--- LISTED ENTRIES Enclosed Below ---

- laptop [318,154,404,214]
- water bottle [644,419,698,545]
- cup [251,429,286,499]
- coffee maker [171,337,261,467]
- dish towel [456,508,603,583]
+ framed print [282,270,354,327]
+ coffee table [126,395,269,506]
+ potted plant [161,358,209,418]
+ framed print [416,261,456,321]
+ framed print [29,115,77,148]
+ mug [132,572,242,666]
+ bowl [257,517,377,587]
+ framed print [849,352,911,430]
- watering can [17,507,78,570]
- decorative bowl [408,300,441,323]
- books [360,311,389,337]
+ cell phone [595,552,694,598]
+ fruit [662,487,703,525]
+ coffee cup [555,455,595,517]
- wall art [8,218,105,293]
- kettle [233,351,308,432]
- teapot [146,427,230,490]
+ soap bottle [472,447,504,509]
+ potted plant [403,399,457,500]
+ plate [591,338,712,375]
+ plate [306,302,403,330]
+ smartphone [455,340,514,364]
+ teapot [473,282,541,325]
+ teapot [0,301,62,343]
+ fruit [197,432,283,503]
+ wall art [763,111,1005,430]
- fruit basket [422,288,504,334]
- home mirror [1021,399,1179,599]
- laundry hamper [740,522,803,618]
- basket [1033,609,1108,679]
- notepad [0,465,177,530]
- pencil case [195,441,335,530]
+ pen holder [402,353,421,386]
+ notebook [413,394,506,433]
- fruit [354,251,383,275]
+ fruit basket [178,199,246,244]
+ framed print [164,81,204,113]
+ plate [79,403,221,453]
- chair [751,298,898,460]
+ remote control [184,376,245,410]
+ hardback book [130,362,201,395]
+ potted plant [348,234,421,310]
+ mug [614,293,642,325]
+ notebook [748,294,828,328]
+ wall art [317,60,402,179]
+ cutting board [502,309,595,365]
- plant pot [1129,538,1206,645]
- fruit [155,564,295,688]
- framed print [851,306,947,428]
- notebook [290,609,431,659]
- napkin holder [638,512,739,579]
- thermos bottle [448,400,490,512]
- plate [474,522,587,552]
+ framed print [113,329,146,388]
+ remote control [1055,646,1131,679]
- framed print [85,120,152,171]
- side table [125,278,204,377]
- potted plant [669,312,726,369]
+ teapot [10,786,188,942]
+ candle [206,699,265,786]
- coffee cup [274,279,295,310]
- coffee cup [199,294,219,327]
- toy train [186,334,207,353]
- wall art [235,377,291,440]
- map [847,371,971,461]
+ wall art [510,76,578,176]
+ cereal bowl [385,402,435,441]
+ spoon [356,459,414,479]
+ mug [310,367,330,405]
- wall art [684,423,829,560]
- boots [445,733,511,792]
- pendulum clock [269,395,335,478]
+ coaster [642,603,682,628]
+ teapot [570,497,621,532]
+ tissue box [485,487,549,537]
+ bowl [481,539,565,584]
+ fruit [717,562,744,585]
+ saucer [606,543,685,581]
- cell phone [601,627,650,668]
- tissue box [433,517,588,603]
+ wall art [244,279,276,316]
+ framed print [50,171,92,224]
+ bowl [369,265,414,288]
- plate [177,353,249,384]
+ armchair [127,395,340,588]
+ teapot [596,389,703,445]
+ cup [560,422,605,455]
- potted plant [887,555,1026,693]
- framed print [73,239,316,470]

--- End of Enclosed LISTED ENTRIES ---

## WHAT IS EXPECTED
Each of the records above is to be copied exactly.

## SOLUTION TO THE PROBLEM
- laptop [318,154,404,214]
- water bottle [644,419,698,545]
- cup [251,429,286,499]
- coffee maker [171,337,261,467]
- dish towel [456,508,603,583]
+ framed print [282,270,354,327]
+ coffee table [126,395,269,506]
+ potted plant [161,358,209,418]
+ framed print [416,261,456,321]
+ framed print [29,115,77,148]
+ mug [132,572,242,666]
+ bowl [257,517,377,587]
+ framed print [849,352,911,430]
- watering can [17,507,78,570]
- decorative bowl [408,300,441,323]
- books [360,311,389,337]
+ cell phone [595,552,694,598]
+ fruit [662,487,703,525]
+ coffee cup [555,455,595,517]
- wall art [8,218,105,293]
- kettle [233,351,308,432]
- teapot [146,427,230,490]
+ soap bottle [472,447,504,509]
+ potted plant [403,399,457,500]
+ plate [591,338,712,375]
+ plate [306,302,403,330]
+ smartphone [455,340,514,364]
+ teapot [473,282,541,325]
+ teapot [0,301,62,343]
+ fruit [197,432,283,503]
+ wall art [763,111,1005,430]
- fruit basket [422,288,504,334]
- home mirror [1021,399,1179,599]
- laundry hamper [740,522,803,618]
- basket [1033,609,1108,679]
- notepad [0,465,177,530]
- pencil case [195,441,335,530]
+ pen holder [402,353,421,386]
+ notebook [413,394,506,433]
- fruit [354,251,383,275]
+ fruit basket [178,199,246,244]
+ framed print [164,81,204,113]
+ plate [79,403,221,453]
- chair [751,298,898,460]
+ remote control [184,376,245,410]
+ hardback book [130,362,201,395]
+ potted plant [348,234,421,310]
+ mug [614,293,642,325]
+ notebook [748,294,828,328]
+ wall art [317,60,402,179]
+ cutting board [502,309,595,365]
- plant pot [1129,538,1206,645]
- fruit [155,564,295,688]
- framed print [851,306,947,428]
- notebook [290,609,431,659]
- napkin holder [638,512,739,579]
- thermos bottle [448,400,490,512]
- plate [474,522,587,552]
+ framed print [113,329,146,388]
+ remote control [1055,646,1131,679]
- framed print [85,120,152,171]
- side table [125,278,204,377]
- potted plant [669,312,726,369]
+ teapot [10,786,188,942]
+ candle [206,699,265,786]
- coffee cup [274,279,295,310]
- coffee cup [199,294,219,327]
- toy train [186,334,207,353]
- wall art [235,377,291,440]
- map [847,371,971,461]
+ wall art [510,76,578,176]
+ cereal bowl [385,402,435,441]
+ spoon [356,459,414,479]
+ mug [310,367,330,405]
- wall art [684,423,829,560]
- boots [445,733,511,792]
- pendulum clock [269,395,335,478]
+ coaster [642,603,682,628]
+ teapot [570,497,621,532]
+ tissue box [485,487,549,537]
+ bowl [481,539,565,584]
+ fruit [717,562,744,585]
+ saucer [606,543,685,581]
- cell phone [601,627,650,668]
- tissue box [433,517,588,603]
+ wall art [244,279,276,316]
+ framed print [50,171,92,224]
+ bowl [369,265,414,288]
- plate [177,353,249,384]
+ armchair [127,395,340,588]
+ teapot [596,389,703,445]
+ cup [560,422,605,455]
- potted plant [887,555,1026,693]
- framed print [73,239,316,470]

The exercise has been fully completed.